:: Instructions to follow ::
From the records below, report the number of lines that contain "ankle", and add nothing.

:: Listed records ::
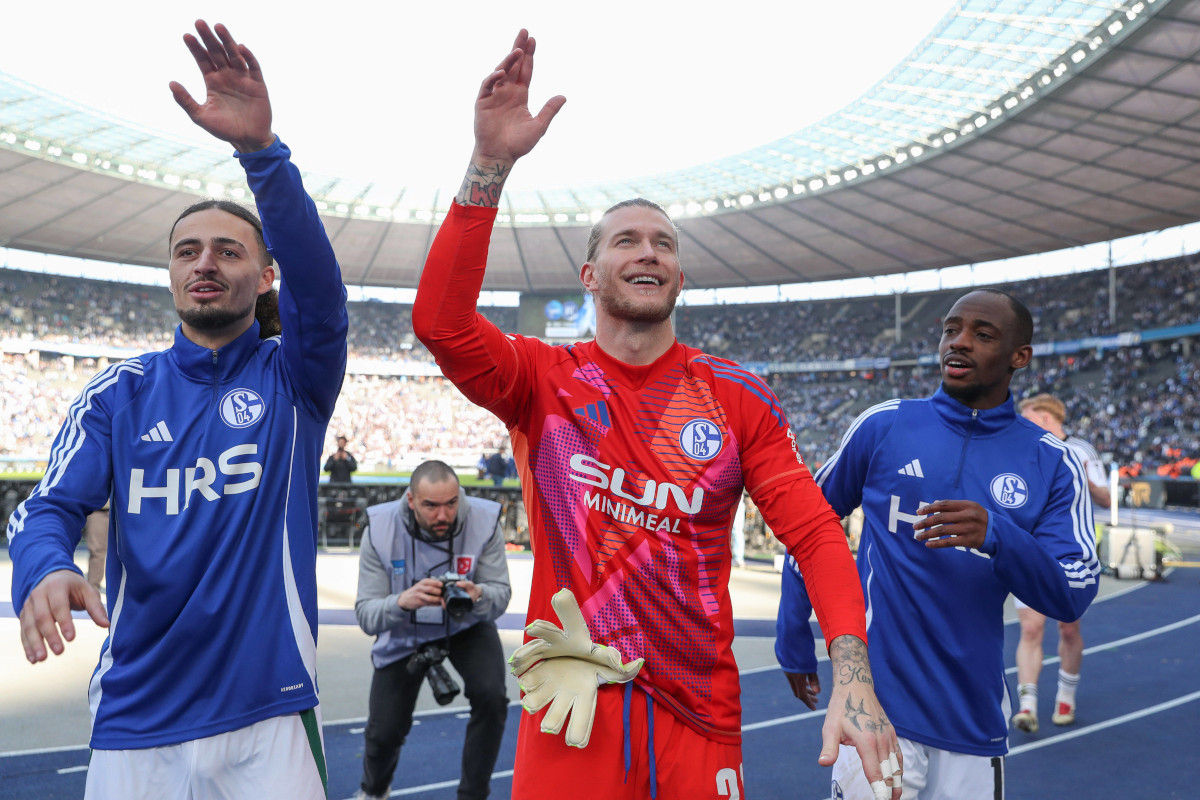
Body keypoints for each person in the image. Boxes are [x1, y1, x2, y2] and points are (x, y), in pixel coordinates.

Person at [413, 30, 901, 800]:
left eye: (665, 243)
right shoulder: (541, 378)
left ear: (677, 273)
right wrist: (490, 166)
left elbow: (812, 532)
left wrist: (853, 673)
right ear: (590, 272)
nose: (649, 251)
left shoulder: (736, 397)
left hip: (698, 713)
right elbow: (441, 323)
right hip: (570, 703)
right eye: (627, 240)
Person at [8, 20, 348, 799]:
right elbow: (48, 508)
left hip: (270, 717)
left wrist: (263, 156)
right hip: (137, 719)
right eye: (186, 249)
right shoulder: (116, 394)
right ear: (169, 272)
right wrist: (45, 569)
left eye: (228, 250)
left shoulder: (293, 379)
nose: (204, 262)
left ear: (266, 276)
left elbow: (323, 300)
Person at [778, 289, 1101, 800]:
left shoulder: (1052, 463)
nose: (960, 342)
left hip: (973, 723)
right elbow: (807, 528)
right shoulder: (884, 425)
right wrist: (793, 636)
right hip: (877, 710)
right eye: (952, 329)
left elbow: (1074, 590)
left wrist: (999, 537)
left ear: (1020, 357)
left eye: (983, 334)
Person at [354, 460, 512, 800]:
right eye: (431, 505)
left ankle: (474, 795)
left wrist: (478, 594)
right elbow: (367, 616)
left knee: (492, 696)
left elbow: (501, 597)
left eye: (451, 503)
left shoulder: (484, 520)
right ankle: (374, 791)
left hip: (465, 625)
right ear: (411, 500)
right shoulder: (380, 528)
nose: (443, 515)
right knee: (383, 732)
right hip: (403, 629)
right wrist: (403, 601)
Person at [1011, 393, 1111, 733]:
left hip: (1071, 551)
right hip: (1031, 550)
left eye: (1026, 417)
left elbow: (1108, 498)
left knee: (1069, 627)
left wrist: (1086, 479)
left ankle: (1065, 696)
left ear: (1044, 418)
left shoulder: (1082, 450)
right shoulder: (1024, 450)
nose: (1019, 424)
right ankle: (1027, 704)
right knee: (1029, 627)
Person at [84, 504, 109, 591]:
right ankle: (92, 590)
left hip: (126, 506)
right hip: (98, 507)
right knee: (96, 551)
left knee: (128, 550)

:: Exercise result ::
5